Why does your project is so unique/useful? For what exact features will your customers willingly pay? How much?
Check out your competitors. How are they earning money? Which utilities do they offer for free? Where does your project outperform others?
Who are you aiming at?
What is development and maintenance cost?

Have you answered this questions? Do you still want to launch an app? If so, here are

6 business models to monetize your app:

Free with in-app ads
Paid apps
Freemium (free with buyable premium)
Paywalls (subscriptions)
In-app purchases
Sponsorship (Incentivized Advertising)

While each of these is good, try to mix some of them to get the best result.

Free with in-app ads

The most popular and widely-recognizable strategy to earn money. You give your product for free hoping to get as many customers as you can. If your app is popular enough, you are capable of collecting data. Having this, you can expect advertisers to pay you to place targeted ads in your app. The flaw of this strategy is that ads tend to be annoying and some users are “allergic” to the them.
Example: Facebook

Paid apps

Traditional way of earning money – “pay for the product”. There are some apps that cost symbolic 0.99$, but even such small amount of money will probably drive away a great deal of potential customers. (90% of paid apps are downloaded less than 500 times per day). If you decided to use this strategy, make sure that your app is cutting-edge, exceptional and reliable. You should prepare flawless description, fancy, attractive images and five-star reviews in order to convince potential customer that your app is worth paying. It may be brave to launch your first app like this – I find it more appealing for developers with recognizable previous apps who earned trust. Also, you have to remember that Apple takes approximately 30% cut from your income.
Example: Grand Theft Auto: San Andreas from Rockstar Games, Inc.


Free + Premium = Freemium. You give a free-for-download app with a possibility to buy premium account.

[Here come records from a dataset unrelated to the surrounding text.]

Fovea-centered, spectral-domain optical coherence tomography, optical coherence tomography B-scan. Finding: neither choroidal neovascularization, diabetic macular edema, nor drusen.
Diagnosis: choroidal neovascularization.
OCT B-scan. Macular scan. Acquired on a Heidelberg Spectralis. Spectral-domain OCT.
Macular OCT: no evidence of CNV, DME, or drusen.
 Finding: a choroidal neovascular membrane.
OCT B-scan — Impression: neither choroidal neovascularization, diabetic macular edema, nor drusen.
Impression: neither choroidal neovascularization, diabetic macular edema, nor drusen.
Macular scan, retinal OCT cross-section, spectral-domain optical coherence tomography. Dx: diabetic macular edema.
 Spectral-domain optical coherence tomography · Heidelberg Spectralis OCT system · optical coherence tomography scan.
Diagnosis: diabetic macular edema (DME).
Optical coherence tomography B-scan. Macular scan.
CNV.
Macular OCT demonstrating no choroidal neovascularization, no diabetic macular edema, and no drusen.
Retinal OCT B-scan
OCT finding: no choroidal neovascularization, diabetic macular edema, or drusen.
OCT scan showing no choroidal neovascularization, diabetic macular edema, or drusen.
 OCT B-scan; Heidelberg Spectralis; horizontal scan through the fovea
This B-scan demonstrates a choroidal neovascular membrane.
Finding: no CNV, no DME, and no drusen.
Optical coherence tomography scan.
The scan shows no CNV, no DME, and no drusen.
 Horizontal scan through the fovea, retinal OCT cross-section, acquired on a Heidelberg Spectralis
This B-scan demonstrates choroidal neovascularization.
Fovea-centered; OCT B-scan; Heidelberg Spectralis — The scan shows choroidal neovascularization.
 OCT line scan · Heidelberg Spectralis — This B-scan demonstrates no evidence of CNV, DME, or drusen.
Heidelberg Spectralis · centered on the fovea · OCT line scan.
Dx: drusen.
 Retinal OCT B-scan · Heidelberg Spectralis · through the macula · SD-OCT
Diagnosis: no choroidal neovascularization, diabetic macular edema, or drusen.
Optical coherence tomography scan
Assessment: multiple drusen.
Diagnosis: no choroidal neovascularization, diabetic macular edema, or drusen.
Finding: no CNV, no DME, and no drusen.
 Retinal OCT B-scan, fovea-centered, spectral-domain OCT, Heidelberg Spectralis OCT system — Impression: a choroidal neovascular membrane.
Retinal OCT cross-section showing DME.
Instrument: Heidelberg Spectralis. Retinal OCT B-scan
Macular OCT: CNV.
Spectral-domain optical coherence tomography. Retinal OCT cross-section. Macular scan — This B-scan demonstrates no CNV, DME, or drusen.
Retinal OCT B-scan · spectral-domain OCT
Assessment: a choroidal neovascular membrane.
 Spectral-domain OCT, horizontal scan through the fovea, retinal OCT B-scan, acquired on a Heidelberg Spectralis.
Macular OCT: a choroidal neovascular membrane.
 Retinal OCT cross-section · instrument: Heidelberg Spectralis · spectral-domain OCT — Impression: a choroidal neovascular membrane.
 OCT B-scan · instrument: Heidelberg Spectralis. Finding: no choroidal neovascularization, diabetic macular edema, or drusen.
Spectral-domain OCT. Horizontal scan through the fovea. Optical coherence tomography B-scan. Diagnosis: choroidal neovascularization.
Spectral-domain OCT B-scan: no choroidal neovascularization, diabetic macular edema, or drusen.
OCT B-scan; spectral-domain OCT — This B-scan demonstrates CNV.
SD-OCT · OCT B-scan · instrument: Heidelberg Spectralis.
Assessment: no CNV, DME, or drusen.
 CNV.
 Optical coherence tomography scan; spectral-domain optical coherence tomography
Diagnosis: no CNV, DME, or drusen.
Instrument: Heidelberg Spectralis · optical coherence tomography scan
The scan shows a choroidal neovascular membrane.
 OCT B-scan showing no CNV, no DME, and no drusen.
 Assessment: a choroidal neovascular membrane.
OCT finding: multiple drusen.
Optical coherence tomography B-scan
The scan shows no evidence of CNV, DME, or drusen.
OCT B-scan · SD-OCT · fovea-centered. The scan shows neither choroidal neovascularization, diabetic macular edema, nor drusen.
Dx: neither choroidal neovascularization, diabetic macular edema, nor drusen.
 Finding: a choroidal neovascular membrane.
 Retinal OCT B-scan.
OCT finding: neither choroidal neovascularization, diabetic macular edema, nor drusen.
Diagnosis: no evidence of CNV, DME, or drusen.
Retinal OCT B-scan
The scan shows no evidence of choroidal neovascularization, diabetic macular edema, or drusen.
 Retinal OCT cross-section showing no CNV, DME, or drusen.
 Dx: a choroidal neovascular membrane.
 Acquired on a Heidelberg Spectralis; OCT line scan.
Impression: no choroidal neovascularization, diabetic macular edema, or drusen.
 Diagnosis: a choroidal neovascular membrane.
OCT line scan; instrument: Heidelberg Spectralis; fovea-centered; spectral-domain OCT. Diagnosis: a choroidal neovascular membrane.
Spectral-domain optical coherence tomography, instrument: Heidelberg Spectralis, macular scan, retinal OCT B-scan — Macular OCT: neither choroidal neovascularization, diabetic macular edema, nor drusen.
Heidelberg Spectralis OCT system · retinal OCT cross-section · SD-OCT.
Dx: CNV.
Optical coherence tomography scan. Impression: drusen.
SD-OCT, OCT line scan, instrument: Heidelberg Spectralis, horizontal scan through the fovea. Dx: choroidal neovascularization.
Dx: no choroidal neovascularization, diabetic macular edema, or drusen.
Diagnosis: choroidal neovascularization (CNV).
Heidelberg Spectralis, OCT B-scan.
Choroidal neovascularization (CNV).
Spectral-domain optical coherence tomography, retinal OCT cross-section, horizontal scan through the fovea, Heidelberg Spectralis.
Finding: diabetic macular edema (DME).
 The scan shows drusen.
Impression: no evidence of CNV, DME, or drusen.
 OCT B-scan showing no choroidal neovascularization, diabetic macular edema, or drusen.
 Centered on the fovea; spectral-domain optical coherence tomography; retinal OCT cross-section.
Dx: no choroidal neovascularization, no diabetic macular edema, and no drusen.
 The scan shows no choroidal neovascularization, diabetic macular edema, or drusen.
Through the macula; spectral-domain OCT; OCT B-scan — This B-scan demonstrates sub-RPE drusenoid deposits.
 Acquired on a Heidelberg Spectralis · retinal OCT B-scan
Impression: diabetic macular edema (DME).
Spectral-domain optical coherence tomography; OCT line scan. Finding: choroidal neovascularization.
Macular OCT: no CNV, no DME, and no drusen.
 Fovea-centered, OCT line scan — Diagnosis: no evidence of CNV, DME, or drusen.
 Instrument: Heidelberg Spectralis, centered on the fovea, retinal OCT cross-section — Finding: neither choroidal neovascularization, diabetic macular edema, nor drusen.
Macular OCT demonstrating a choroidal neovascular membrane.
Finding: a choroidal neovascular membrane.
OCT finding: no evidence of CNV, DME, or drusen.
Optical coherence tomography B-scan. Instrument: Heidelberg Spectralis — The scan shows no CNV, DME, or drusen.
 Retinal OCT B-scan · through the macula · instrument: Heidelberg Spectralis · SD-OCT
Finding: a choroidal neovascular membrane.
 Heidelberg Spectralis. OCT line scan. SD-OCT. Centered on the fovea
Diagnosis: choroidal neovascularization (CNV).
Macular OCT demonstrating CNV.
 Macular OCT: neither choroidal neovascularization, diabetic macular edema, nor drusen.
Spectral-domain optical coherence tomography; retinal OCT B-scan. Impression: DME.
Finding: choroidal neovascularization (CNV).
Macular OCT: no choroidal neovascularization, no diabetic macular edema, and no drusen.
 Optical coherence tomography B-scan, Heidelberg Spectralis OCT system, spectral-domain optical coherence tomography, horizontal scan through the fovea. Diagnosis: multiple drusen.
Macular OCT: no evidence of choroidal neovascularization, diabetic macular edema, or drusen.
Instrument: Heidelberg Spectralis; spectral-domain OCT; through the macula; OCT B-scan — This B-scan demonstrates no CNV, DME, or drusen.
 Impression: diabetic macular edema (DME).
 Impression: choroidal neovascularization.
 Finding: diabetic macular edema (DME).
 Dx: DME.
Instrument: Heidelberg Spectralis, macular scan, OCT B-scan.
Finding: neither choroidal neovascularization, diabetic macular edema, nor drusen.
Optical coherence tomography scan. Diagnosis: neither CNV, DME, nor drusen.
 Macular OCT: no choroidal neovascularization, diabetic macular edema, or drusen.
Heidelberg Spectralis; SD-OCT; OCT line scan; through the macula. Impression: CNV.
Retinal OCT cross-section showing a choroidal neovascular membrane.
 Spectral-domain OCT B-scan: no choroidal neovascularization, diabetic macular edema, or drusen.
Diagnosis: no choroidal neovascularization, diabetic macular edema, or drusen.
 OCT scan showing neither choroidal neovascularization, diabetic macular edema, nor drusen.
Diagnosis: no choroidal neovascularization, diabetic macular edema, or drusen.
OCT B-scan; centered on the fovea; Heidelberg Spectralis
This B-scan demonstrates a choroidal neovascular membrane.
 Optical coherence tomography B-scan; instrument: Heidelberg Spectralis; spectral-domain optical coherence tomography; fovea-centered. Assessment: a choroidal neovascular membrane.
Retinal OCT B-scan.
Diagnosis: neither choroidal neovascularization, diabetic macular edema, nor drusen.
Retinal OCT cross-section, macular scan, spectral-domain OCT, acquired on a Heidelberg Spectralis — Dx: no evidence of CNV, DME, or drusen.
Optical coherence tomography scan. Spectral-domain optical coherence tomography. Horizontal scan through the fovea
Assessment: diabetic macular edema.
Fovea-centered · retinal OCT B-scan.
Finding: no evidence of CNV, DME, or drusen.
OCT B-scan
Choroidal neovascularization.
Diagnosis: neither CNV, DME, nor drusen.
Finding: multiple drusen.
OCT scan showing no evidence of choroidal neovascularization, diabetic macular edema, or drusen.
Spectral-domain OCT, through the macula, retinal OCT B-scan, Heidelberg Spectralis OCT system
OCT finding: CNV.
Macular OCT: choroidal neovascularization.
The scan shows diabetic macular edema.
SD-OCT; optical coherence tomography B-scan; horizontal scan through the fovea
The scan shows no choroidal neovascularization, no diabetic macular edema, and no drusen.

In other words, you give a sample of your project for free and try to encourage customers to pay in exchange for additional utilities which were blocked (or showed for a try) in the free version. Angry Birds is a great example of that: you can download it for free, but most of the levels are gated until you buy them. Consider this as a mix of “Free with in-app ads” with “Paid apps”. A great way to get paid for your app without scarring potential users off.
Example: Angry Birds

Paywalls (subscription)

By Wikipedia:” A paywall is a system that prevents Internet users from accessing webpage content without a paid subscription”. You can think of it as something similar to freemium – but here you expect to get paid subscription (weekly, monthly or yearly). You should focus on delivering useful content/features that can expire. Limit of views in watching app, limit of news in news app etc. A great example is GPS navigation app NaviExpert: you can have a free trial for 7 days, then you have to buy a premium account for a month or a year. In exchange they constantly update your maps – seems fair to me.
Example: NaviExpert, Netflix

In-App Purchases

Your mobile app business plan is to sell physical or virtual goods. These can be extra lives or virtual-currency in a game or some accessories related to your product. This strategy gives you an opportunity to engage your customers more. Make it feel natural and don’t expect each user to use it – only the most devoted ones will. Take a look at online games – almost all offer additional characters/money in their markets. Make sure it doesn’t ruin a balance or you will quickly get rid of users!
Example: Clash of Clans (buyable elixirs, workers etc).

Sponsorship (Incentivized Advertising)

It’s the newest mobile app business plan from the listed ones. With sponsorships, you partner with advertisers who provide your users with rewards when they complete certain actions within your app. The advertiser is sure that his ad will be watched and you will be sure that these ads won’t drive your users away (they are optional, easy to skip). A popular instance is watching an ad in a game for an extra coin/life. If this strategy suits you, you have to remember that Apple has been cracking down on incentivizing downloads and social sharing. Be careful with that or you may harm your app instead of promoting it.